* [WHAT IS BEING ASKED]
Copy each of the items below word for word, keeping every line as it appears.
-- Start MATERIAL FOR THE TASK --
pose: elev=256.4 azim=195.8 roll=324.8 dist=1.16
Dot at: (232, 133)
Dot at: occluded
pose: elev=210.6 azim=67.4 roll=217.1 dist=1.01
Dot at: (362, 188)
-- End MATERIAL FOR THE TASK --
* [RESULT OF THIS TASK]
pose: elev=256.4 azim=195.8 roll=324.8 dist=1.16
Dot at: (232, 133)
Dot at: occluded
pose: elev=210.6 azim=67.4 roll=217.1 dist=1.01
Dot at: (362, 188)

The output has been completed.